Baca juga: Terperangkap “Jebakan Utang” China, Ekonomi Sri Lanka Sekarat
Dari kota-kota pesisir di selatan hingga daerah berbahasa Tamil di utara, lebih dari 100 demonstrasi digelar di seluruh Sri Lanka sejak pekan lalu, menurut lembaga penelitian WatchDog.
Gelombang protes secara spontan pertama dalam sejarah negara itu mencerminkan kemarahan rakyat pada inflasi yang membelit, pemadaman listrik dan apa yang mereka anggap sebagai salah urus penguasa dalam penanganan krisis.
“Orang-orang Sri Lanka sangat, sangat sabar. Anda harus menyudutkan mereka sebelum mereka bereaksi,” kata Chantal Cooke, seorang pengunjuk rasa, sambil memegang spanduk yang menuntut keluarga Rajapaksa mundur.

Banyak kalangan menilai, tuntutan rakyat Sri Lanka ini tak pernah dibayangkan sebelum krisis ekonomi menerjang, sebab dinasti Rajapaksa begitu dominan dan kuat menguasai konstelasi politik di Sri Lanka.
Mahinda Rajapaksa memenangi pemilu 2020 untuk menjadi perdana menteri Sri Lanka dan bekerja di bawah adik laki-lakinya, Presiden Gotabaya Rajapaksa.
Kemudian saudara mereka, Basil Rajapaksa, menambah cengkeraman keluarga itu di puncak kekuasaan usai diangkat sebagai menteri keuangan pada 2021.
Namun, kurang dari setahun kemudian, dinasti politik terkenal di negara itu menghadapi masalah.
Di dalam parlemen pun keluarga itu telah kehilangan cengkeramannya.

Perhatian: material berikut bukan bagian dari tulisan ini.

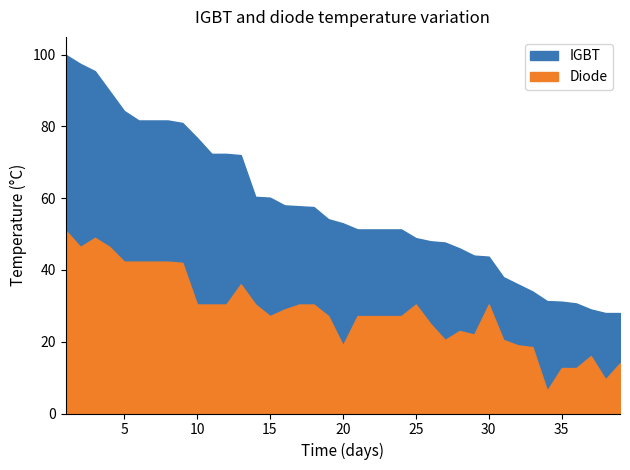

What is the difference between the Diode values at 20 and 26?

6.0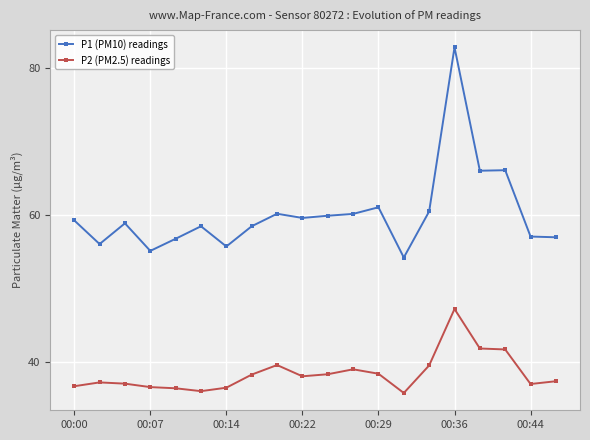

List the series in order of their peak value, lowest first.

P2 (PM2.5) readings, P1 (PM10) readings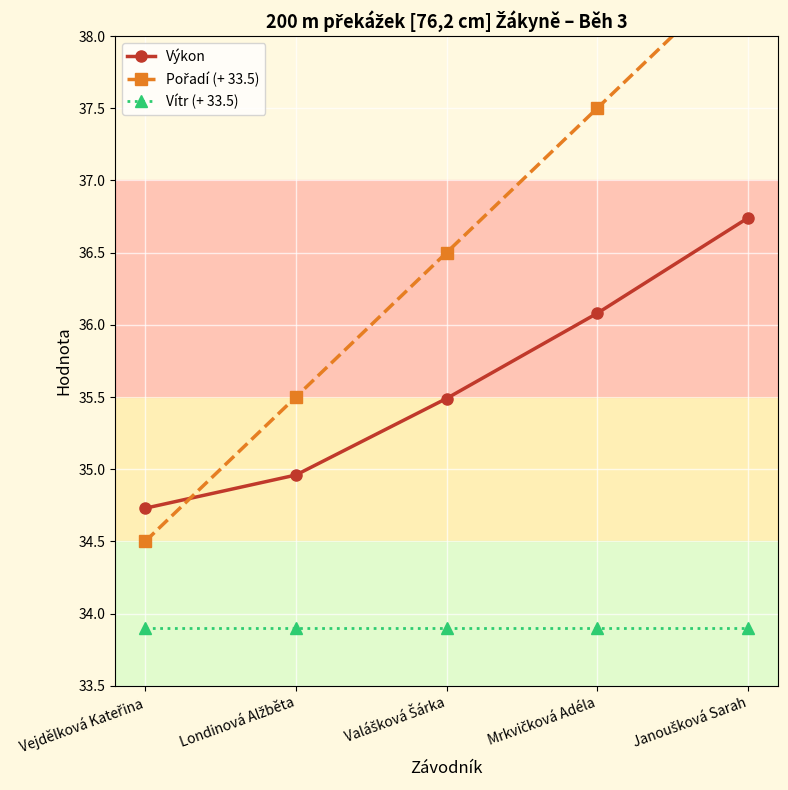

Reading right to left, transcribe all the data shown in this chart.

Výkon: Janoušková Sarah=36.7	Mrkvičková Adéla=36.1	Valášková Šárka=35.5	Londinová Alžběta=35.0	Vejdělková Kateřina=34.7
Pořadí (+ 33.5): Janoušková Sarah=38.5	Mrkvičková Adéla=37.5	Valášková Šárka=36.5	Londinová Alžběta=35.5	Vejdělková Kateřina=34.5
Vítr (+ 33.5): Janoušková Sarah=33.9	Mrkvičková Adéla=33.9	Valášková Šárka=33.9	Londinová Alžběta=33.9	Vejdělková Kateřina=33.9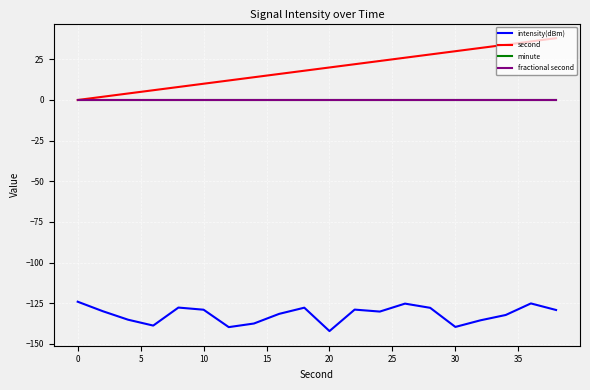

Reading right to left, transcribe all the data shown in this chart.

intensity(dBm): -129.1	-125.1	-132.2	-135.5	-139.5	-127.8	-125.2	-130.1	-128.9	-142.1	-127.7	-131.5	-137.4	-139.7	-129.0	-127.6	-138.7	-135.1	-129.9	-124.0
second: 38.0	36.0	34.0	32.0	30.0	28.0	26.0	24.0	22.0	20.0	18.0	16.0	14.0	12.0	10.0	8.0	6.0	4.0	2.0	0.0
minute: 0.0	0.0	0.0	0.0	0.0	0.0	0.0	0.0	0.0	0.0	0.0	0.0	0.0	0.0	0.0	0.0	0.0	0.0	0.0	0.0
fractional second: 0.0	0.0	0.0	0.0	0.0	0.0	0.0	0.0	0.0	0.0	0.0	0.0	0.0	0.0	0.0	0.0	0.0	0.0	0.0	0.0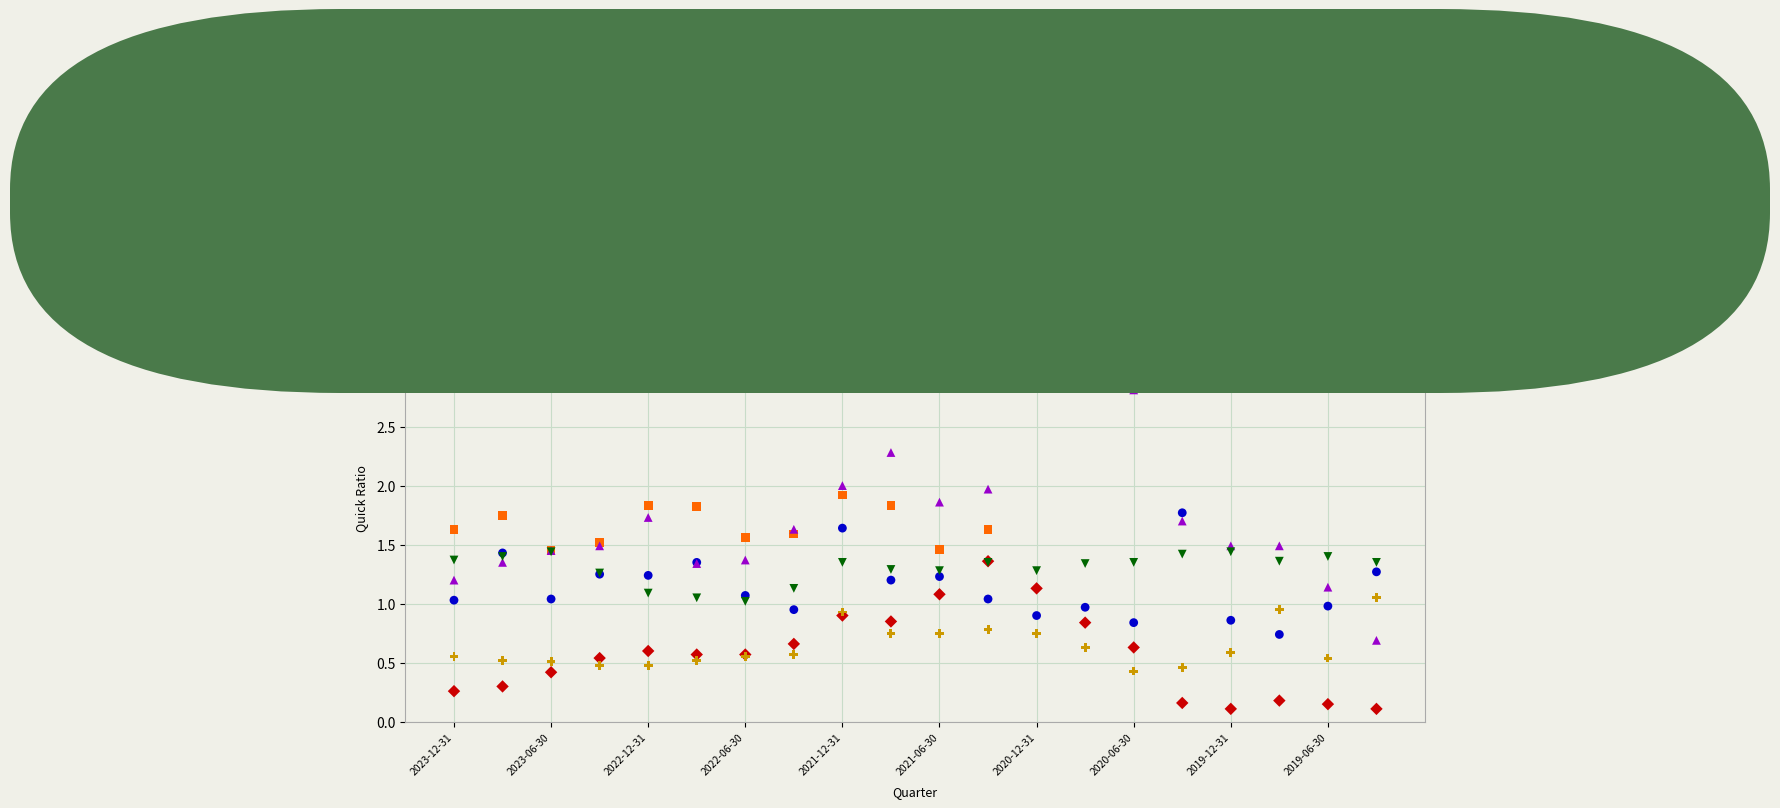

Which series has the largest Y range (max minus min)?

Booking Holdings Inc.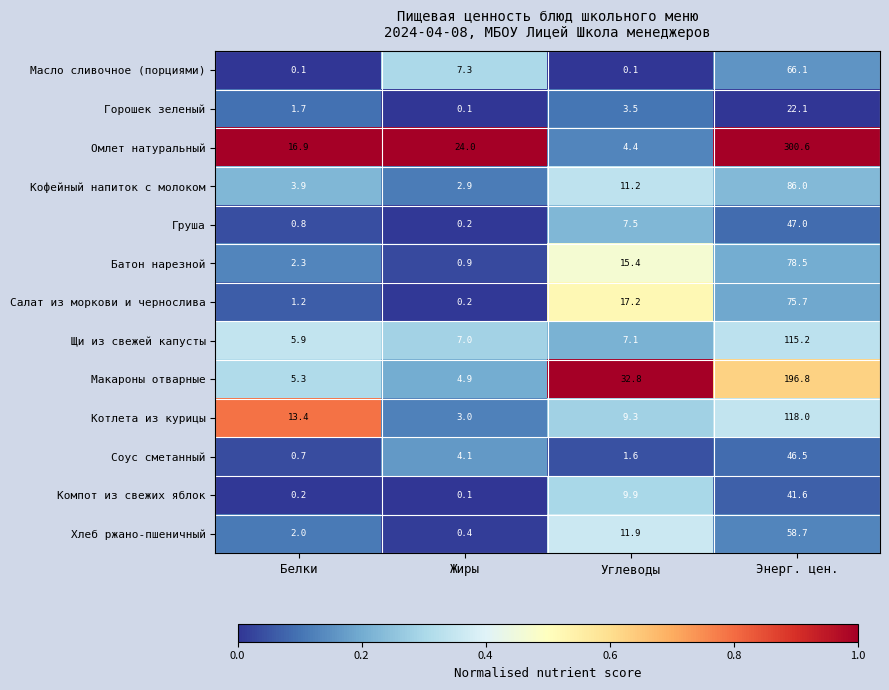

What is the difference between the Макароны отварные values at Энерг. цен. and Белки?

191.5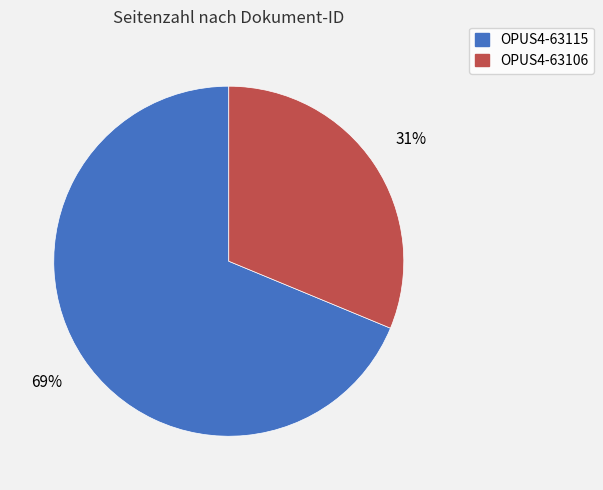

To the nearest percent, what percentage of the pie is OPUS4-63115?

69%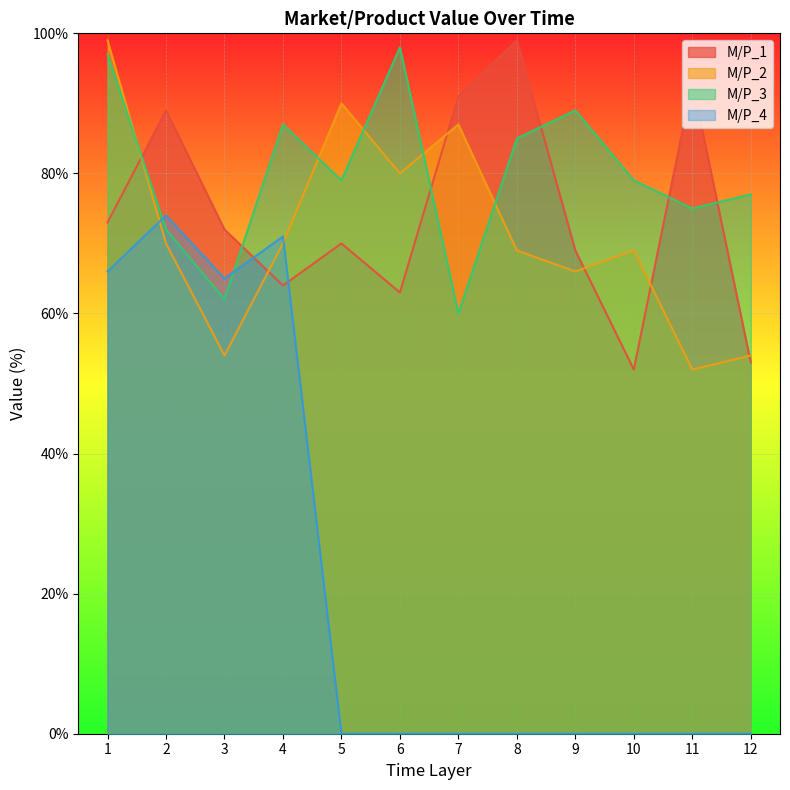

True or false: M/P_2 has more than 1 interior local peaks.

True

Basil mengundurkan diri pada Minggu bersama anggota kabinet lain.
Pada Selasa, sedikitnya 41 anggota parlemen keluar dari koalisi partai berkuasa, menyisakan sedikit anggota yang masih mendukung pemerintah dan membuka kemungkinan diajukannya mosi tidak percaya.
“Semakin jauh (krisis) itu terseret, semakin buruk bagi keluarga Rajapaksa,” kata analis politik Kusal Perera, penulis buku tentang Mahinda sebagai mantan presiden.
Kantor sang presiden belum menanggapi permintaan untuk mengomentari krisis dan desakan kepadanya untuk mundur.
Namun, kepala mesin politik pemerintah yang juga Menteri Jalan Raya Johnston Fernando mengatakan Gotabaya (72 tahun) telah diberi mandat untuk memerintah oleh 6,9 juta pemilih yang mendukungnya dalam pemilihan presiden 2019.
“Sebagai pemerintah, kami dengan jelas mengatakan bahwa presiden tidak akan mundur dalam keadaan apa pun,” kata Fernando di depan parlemen pada Rabu.